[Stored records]
_ _ _ _ _
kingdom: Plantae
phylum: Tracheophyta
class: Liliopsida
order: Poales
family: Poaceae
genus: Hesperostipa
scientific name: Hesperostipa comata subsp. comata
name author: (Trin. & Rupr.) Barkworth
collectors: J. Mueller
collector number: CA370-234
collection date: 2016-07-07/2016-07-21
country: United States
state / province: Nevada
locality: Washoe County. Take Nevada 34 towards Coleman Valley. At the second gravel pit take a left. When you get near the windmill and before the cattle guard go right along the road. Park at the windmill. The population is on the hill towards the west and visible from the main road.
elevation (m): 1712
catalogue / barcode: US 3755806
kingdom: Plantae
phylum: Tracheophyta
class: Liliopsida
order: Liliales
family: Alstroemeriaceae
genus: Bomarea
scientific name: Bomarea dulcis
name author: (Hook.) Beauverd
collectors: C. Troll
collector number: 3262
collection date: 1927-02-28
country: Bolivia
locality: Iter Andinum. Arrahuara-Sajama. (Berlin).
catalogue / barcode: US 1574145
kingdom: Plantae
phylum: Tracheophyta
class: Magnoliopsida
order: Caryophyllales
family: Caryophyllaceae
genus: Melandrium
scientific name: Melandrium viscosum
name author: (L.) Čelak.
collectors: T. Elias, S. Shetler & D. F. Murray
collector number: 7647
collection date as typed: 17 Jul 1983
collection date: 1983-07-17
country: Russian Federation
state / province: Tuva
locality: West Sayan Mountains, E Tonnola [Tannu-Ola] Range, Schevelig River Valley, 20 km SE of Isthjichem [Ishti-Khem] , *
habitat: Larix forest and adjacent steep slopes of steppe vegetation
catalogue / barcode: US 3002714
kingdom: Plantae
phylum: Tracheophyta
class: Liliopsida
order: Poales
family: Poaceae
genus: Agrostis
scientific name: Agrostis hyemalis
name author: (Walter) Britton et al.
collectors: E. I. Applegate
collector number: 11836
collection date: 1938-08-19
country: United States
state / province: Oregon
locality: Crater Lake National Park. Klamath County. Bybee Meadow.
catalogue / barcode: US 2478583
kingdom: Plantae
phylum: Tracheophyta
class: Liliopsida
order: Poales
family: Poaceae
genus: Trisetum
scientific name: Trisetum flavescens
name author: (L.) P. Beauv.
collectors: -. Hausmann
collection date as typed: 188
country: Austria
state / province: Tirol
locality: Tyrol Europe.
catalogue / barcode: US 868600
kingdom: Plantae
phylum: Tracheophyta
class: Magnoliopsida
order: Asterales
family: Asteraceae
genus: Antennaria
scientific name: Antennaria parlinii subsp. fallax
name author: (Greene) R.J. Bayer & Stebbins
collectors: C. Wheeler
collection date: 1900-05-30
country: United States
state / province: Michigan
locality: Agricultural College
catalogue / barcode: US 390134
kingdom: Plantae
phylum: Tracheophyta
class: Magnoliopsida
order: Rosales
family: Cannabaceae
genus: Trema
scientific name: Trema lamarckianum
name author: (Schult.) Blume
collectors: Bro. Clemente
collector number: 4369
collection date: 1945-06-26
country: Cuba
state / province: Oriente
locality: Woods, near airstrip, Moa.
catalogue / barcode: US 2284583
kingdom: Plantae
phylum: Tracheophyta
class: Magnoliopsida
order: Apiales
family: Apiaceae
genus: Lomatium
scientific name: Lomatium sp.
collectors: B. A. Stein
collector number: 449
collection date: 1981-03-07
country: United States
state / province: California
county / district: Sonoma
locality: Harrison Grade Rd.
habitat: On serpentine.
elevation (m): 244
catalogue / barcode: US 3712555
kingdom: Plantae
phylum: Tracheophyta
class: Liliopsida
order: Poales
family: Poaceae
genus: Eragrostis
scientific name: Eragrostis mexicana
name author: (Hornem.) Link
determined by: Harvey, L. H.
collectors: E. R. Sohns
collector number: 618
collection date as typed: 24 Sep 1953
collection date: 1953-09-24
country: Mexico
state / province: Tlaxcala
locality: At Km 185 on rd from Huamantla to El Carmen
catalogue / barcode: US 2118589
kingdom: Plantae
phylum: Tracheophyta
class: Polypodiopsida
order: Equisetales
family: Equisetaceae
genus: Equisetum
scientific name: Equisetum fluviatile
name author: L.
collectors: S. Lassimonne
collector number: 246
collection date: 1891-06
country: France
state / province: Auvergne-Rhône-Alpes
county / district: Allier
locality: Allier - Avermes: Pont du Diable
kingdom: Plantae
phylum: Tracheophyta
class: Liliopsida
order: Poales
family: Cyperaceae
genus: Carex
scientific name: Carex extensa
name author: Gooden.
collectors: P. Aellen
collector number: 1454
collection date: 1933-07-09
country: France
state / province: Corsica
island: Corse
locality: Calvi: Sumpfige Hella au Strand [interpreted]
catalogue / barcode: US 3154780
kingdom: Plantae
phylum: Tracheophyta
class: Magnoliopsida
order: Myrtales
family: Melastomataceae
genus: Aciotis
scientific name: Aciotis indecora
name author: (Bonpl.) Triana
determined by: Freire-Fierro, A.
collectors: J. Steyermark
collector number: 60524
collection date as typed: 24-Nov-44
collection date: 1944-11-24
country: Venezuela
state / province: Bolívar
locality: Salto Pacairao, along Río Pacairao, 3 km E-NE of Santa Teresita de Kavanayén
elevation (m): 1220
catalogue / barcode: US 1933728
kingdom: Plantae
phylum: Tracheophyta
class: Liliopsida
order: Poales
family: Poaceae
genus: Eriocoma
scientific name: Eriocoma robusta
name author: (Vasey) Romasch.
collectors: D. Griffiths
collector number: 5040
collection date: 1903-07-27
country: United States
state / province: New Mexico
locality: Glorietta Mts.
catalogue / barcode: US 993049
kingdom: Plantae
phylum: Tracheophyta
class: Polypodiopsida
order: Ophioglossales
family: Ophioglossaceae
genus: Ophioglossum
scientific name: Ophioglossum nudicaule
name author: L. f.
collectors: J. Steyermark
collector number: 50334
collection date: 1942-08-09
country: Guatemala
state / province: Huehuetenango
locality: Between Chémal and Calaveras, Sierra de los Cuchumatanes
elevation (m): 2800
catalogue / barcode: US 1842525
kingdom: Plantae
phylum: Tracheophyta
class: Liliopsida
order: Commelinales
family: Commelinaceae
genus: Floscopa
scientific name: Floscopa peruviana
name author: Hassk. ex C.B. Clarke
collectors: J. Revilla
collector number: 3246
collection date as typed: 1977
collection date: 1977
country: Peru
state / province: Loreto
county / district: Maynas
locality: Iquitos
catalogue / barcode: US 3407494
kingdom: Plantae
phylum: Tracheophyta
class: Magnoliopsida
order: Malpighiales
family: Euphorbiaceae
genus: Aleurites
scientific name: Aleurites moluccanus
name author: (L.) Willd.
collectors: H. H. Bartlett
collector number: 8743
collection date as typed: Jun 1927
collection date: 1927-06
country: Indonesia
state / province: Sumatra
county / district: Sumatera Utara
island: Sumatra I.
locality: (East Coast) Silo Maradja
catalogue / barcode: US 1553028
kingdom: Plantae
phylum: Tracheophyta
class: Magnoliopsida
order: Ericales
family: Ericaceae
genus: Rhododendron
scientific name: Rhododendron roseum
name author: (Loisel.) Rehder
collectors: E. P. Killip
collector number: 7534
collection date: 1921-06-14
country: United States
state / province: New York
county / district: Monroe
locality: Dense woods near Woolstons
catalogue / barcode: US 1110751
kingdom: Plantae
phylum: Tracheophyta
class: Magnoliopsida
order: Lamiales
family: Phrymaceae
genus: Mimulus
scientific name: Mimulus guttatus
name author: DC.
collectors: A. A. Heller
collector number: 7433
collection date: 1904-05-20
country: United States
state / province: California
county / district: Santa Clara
_ _ _ _ _
WORK TO COMPLETE » Put every line from all the rows above into one numbered list, skipping any blank lines.

RESPONSE TO THIS TASK »
1. kingdom: Plantae
2. phylum: Tracheophyta
3. class: Liliopsida
4. order: Poales
5. family: Poaceae
6. genus: Hesperostipa
7. scientific name: Hesperostipa comata subsp. comata
8. name author: (Trin. & Rupr.) Barkworth
9. collectors: J. Mueller
10. collector number: CA370-234
11. collection date: 2016-07-07/2016-07-21
12. country: United States
13. state / province: Nevada
14. locality: Washoe County. Take Nevada 34 towards Coleman Valley. At the second gravel pit take a left. When you get near the windmill and before the cattle guard go right along the road. Park at the windmill. The population is on the hill towards the west and visible from the main road.
15. elevation (m): 1712
16. catalogue / barcode: US 3755806
17. kingdom: Plantae
18. phylum: Tracheophyta
19. class: Liliopsida
20. order: Liliales
21. family: Alstroemeriaceae
22. genus: Bomarea
23. scientific name: Bomarea dulcis
24. name author: (Hook.) Beauverd
25. collectors: C. Troll
26. collector number: 3262
27. collection date: 1927-02-28
28. country: Bolivia
29. locality: Iter Andinum. Arrahuara-Sajama. (Berlin).
30. catalogue / barcode: US 1574145
31. kingdom: Plantae
32. phylum: Tracheophyta
33. class: Magnoliopsida
34. order: Caryophyllales
35. family: Caryophyllaceae
36. genus: Melandrium
37. scientific name: Melandrium viscosum
38. name author: (L.) Čelak.
39. collectors: T. Elias, S. Shetler & D. F. Murray
40. collector number: 7647
41. collection date as typed: 17 Jul 1983
42. collection date: 1983-07-17
43. country: Russian Federation
44. state / province: Tuva
45. locality: West Sayan Mountains, E Tonnola [Tannu-Ola] Range, Schevelig River Valley, 20 km SE of Isthjichem [Ishti-Khem] , *
46. habitat: Larix forest and adjacent steep slopes of steppe vegetation
47. catalogue / barcode: US 3002714
48. kingdom: Plantae
49. phylum: Tracheophyta
50. class: Liliopsida
51. order: Poales
52. family: Poaceae
53. genus: Agrostis
54. scientific name: Agrostis hyemalis
55. name author: (Walter) Britton et al.
56. collectors: E. I. Applegate
57. collector number: 11836
58. collection date: 1938-08-19
59. country: United States
60. state / province: Oregon
61. locality: Crater Lake National Park. Klamath County. Bybee Meadow.
62. catalogue / barcode: US 2478583
63. kingdom: Plantae
64. phylum: Tracheophyta
65. class: Liliopsida
66. order: Poales
67. family: Poaceae
68. genus: Trisetum
69. scientific name: Trisetum flavescens
70. name author: (L.) P. Beauv.
71. collectors: -. Hausmann
72. collection date as typed: 188
73. country: Austria
74. state / province: Tirol
75. locality: Tyrol Europe.
76. catalogue / barcode: US 868600
77. kingdom: Plantae
78. phylum: Tracheophyta
79. class: Magnoliopsida
80. order: Asterales
81. family: Asteraceae
82. genus: Antennaria
83. scientific name: Antennaria parlinii subsp. fallax
84. name author: (Greene) R.J. Bayer & Stebbins
85. collectors: C. Wheeler
86. collection date: 1900-05-30
87. country: United States
88. state / province: Michigan
89. locality: Agricultural College
90. catalogue / barcode: US 390134
91. kingdom: Plantae
92. phylum: Tracheophyta
93. class: Magnoliopsida
94. order: Rosales
95. family: Cannabaceae
96. genus: Trema
97. scientific name: Trema lamarckianum
98. name author: (Schult.) Blume
99. collectors: Bro. Clemente
100. collector number: 4369
101. collection date: 1945-06-26
102. country: Cuba
103. state / province: Oriente
104. locality: Woods, near airstrip, Moa.
105. catalogue / barcode: US 2284583
106. kingdom: Plantae
107. phylum: Tracheophyta
108. class: Magnoliopsida
109. order: Apiales
110. family: Apiaceae
111. genus: Lomatium
112. scientific name: Lomatium sp.
113. collectors: B. A. Stein
114. collector number: 449
115. collection date: 1981-03-07
116. country: United States
117. state / province: California
118. county / district: Sonoma
119. locality: Harrison Grade Rd.
120. habitat: On serpentine.
121. elevation (m): 244
122. catalogue / barcode: US 3712555
123. kingdom: Plantae
124. phylum: Tracheophyta
125. class: Liliopsida
126. order: Poales
127. family: Poaceae
128. genus: Eragrostis
129. scientific name: Eragrostis mexicana
130. name author: (Hornem.) Link
131. determined by: Harvey, L. H.
132. collectors: E. R. Sohns
133. collector number: 618
134. collection date as typed: 24 Sep 1953
135. collection date: 1953-09-24
136. country: Mexico
137. state / province: Tlaxcala
138. locality: At Km 185 on rd from Huamantla to El Carmen
139. catalogue / barcode: US 2118589
140. kingdom: Plantae
141. phylum: Tracheophyta
142. class: Polypodiopsida
143. order: Equisetales
144. family: Equisetaceae
145. genus: Equisetum
146. scientific name: Equisetum fluviatile
147. name author: L.
148. collectors: S. Lassimonne
149. collector number: 246
150. collection date: 1891-06
151. country: France
152. state / province: Auvergne-Rhône-Alpes
153. county / district: Allier
154. locality: Allier - Avermes: Pont du Diable
155. kingdom: Plantae
156. phylum: Tracheophyta
157. class: Liliopsida
158. order: Poales
159. family: Cyperaceae
160. genus: Carex
161. scientific name: Carex extensa
162. name author: Gooden.
163. collectors: P. Aellen
164. collector number: 1454
165. collection date: 1933-07-09
166. country: France
167. state / province: Corsica
168. island: Corse
169. locality: Calvi: Sumpfige Hella au Strand [interpreted]
170. catalogue / barcode: US 3154780
171. kingdom: Plantae
172. phylum: Tracheophyta
173. class: Magnoliopsida
174. order: Myrtales
175. family: Melastomataceae
176. genus: Aciotis
177. scientific name: Aciotis indecora
178. name author: (Bonpl.) Triana
179. determined by: Freire-Fierro, A.
180. collectors: J. Steyermark
181. collector number: 60524
182. collection date as typed: 24-Nov-44
183. collection date: 1944-11-24
184. country: Venezuela
185. state / province: Bolívar
186. locality: Salto Pacairao, along Río Pacairao, 3 km E-NE of Santa Teresita de Kavanayén
187. elevation (m): 1220
188. catalogue / barcode: US 1933728
189. kingdom: Plantae
190. phylum: Tracheophyta
191. class: Liliopsida
192. order: Poales
193. family: Poaceae
194. genus: Eriocoma
195. scientific name: Eriocoma robusta
196. name author: (Vasey) Romasch.
197. collectors: D. Griffiths
198. collector number: 5040
199. collection date: 1903-07-27
200. country: United States
201. state / province: New Mexico
202. locality: Glorietta Mts.
203. catalogue / barcode: US 993049
204. kingdom: Plantae
205. phylum: Tracheophyta
206. class: Polypodiopsida
207. order: Ophioglossales
208. family: Ophioglossaceae
209. genus: Ophioglossum
210. scientific name: Ophioglossum nudicaule
211. name author: L. f.
212. collectors: J. Steyermark
213. collector number: 50334
214. collection date: 1942-08-09
215. country: Guatemala
216. state / province: Huehuetenango
217. locality: Between Chémal and Calaveras, Sierra de los Cuchumatanes
218. elevation (m): 2800
219. catalogue / barcode: US 1842525
220. kingdom: Plantae
221. phylum: Tracheophyta
222. class: Liliopsida
223. order: Commelinales
224. family: Commelinaceae
225. genus: Floscopa
226. scientific name: Floscopa peruviana
227. name author: Hassk. ex C.B. Clarke
228. collectors: J. Revilla
229. collector number: 3246
230. collection date as typed: 1977
231. collection date: 1977
232. country: Peru
233. state / province: Loreto
234. county / district: Maynas
235. locality: Iquitos
236. catalogue / barcode: US 3407494
237. kingdom: Plantae
238. phylum: Tracheophyta
239. class: Magnoliopsida
240. order: Malpighiales
241. family: Euphorbiaceae
242. genus: Aleurites
243. scientific name: Aleurites moluccanus
244. name author: (L.) Willd.
245. collectors: H. H. Bartlett
246. collector number: 8743
247. collection date as typed: Jun 1927
248. collection date: 1927-06
249. country: Indonesia
250. state / province: Sumatra
251. county / district: Sumatera Utara
252. island: Sumatra I.
253. locality: (East Coast) Silo Maradja
254. catalogue / barcode: US 1553028
255. kingdom: Plantae
256. phylum: Tracheophyta
257. class: Magnoliopsida
258. order: Ericales
259. family: Ericaceae
260. genus: Rhododendron
261. scientific name: Rhododendron roseum
262. name author: (Loisel.) Rehder
263. collectors: E. P. Killip
264. collector number: 7534
265. collection date: 1921-06-14
266. country: United States
267. state / province: New York
268. county / district: Monroe
269. locality: Dense woods near Woolstons
270. catalogue / barcode: US 1110751
271. kingdom: Plantae
272. phylum: Tracheophyta
273. class: Magnoliopsida
274. order: Lamiales
275. family: Phrymaceae
276. genus: Mimulus
277. scientific name: Mimulus guttatus
278. name author: DC.
279. collectors: A. A. Heller
280. collector number: 7433
281. collection date: 1904-05-20
282. country: United States
283. state / province: California
284. county / district: Santa Clara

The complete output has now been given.